LAUSR

Abstract We develop an efficient data assimilation system that aims at quantifying the uncertainties of various biogeochemical states and parameters. We explore the use of four different ensemble estimation techniques for tuning poorly constrained ecosystem parameters using a one-dimensional configuration of the Ocean Biogeochemical General Circulation Model. The schemes are all EnKF-based operating sequentially in time but have different correction equations. The 1D model is used to simulate the biogeochemical cycle at three different stations in mid and high latitudes. We assimilate monthly climatological profiles of nitrate, silicate, phosphate and oxygen in addition to seasonal surface pCO 2 data, between 2006 and 2010. We use the data to optimize eleven ecosystem parameters in addition to all state variables of the model, describing the dynamical processes of the water column.

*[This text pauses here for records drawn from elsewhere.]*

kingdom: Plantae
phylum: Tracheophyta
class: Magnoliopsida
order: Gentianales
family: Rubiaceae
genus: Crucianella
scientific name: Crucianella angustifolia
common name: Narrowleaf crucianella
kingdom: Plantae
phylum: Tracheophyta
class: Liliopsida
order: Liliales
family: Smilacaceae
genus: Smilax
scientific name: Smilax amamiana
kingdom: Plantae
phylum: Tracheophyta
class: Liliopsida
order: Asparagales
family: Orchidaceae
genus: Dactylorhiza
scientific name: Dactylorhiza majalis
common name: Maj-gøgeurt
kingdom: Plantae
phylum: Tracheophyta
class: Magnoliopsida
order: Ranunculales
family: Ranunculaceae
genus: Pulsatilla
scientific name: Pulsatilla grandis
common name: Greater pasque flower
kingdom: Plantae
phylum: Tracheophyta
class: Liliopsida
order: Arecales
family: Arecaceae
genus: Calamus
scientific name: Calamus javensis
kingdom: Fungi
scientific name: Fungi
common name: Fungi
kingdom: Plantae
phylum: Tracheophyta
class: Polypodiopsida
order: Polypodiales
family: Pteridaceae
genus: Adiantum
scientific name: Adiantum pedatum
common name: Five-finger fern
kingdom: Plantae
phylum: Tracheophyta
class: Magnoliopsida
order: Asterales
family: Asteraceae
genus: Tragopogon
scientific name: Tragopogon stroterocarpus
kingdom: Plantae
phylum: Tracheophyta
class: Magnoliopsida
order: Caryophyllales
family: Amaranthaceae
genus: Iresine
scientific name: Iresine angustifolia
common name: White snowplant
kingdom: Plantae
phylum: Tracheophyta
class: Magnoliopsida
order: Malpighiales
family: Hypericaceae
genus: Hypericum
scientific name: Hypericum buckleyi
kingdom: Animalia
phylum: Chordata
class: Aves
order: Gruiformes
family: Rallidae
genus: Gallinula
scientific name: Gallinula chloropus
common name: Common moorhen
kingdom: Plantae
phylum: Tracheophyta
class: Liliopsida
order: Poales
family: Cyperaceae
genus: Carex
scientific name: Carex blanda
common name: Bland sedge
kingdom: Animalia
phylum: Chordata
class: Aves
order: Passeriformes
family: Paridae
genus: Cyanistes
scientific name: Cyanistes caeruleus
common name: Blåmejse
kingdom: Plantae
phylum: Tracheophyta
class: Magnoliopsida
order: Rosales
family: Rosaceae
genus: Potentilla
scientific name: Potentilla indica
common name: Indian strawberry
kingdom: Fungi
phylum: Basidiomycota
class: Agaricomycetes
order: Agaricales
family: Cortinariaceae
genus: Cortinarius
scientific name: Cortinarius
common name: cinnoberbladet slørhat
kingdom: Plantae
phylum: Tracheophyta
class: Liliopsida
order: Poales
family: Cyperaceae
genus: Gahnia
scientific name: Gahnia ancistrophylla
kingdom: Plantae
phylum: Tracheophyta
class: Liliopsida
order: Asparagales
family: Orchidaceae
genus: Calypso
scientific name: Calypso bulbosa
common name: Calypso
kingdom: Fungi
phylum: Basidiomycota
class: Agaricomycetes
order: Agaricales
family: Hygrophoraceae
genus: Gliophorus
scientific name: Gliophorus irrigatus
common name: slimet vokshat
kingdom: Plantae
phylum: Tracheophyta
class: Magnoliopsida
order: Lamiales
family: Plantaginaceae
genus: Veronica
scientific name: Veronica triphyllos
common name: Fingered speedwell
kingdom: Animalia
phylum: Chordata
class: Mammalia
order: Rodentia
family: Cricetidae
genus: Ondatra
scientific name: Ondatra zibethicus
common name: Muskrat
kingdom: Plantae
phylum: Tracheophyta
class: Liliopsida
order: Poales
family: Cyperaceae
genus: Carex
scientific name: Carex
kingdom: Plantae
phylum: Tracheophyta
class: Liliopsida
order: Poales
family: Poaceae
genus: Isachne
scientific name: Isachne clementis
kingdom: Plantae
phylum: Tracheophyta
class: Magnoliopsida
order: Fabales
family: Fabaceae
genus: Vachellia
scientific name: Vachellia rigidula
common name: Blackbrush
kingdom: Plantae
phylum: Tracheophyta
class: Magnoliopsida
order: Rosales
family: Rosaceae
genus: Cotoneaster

Our assimilation results suggest the following: (1) Among all tested schemes, the one-step-ahead smoothing-based ensemble Kalman filter (OSA-EnKF) is robust and the most accurate, providing consistent and reliable state-parameter ensemble realizations. (2) Given the large uncertainties associated with the ecosystem parameters, estimating only the state variables is generally inconclusive and biased. (3) The OSA-EnKF successfully recovers the observed seasonal variability of the ecosystem dynamics at all stations and helps optimizing the parameters, eventually reducing the prediction errors of the nutrients’ concentrations. (4) The estimates of the parameters may have some temporally correlated features and they can also vary spatially between different regions depending on the magnitude of the bias in the observed variables and other factors such as the intensity of the bloom period. We further show that the presented assimilation system has the potential to be used in global models.